Problem: Would you transcribe all of the entries that follow, word for word?

[Supplied data]

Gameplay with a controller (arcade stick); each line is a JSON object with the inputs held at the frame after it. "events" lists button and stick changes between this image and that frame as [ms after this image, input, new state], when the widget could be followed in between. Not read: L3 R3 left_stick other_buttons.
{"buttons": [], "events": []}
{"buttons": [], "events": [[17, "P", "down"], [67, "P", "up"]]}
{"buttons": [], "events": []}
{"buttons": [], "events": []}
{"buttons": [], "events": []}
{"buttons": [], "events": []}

[/Supplied data]

Exercise result:
Gameplay with a controller (arcade stick); each line is a JSON object with the inputs held at the frame after it. "events" lists button and stick changes between this image and that frame as [ms after this image, input, new state], when the widget could be followed in between. Not read: L3 R3 left_stick other_buttons.
{"buttons": [], "events": []}
{"buttons": [], "events": [[17, "P", "down"], [67, "P", "up"]]}
{"buttons": [], "events": []}
{"buttons": [], "events": []}
{"buttons": [], "events": []}
{"buttons": [], "events": []}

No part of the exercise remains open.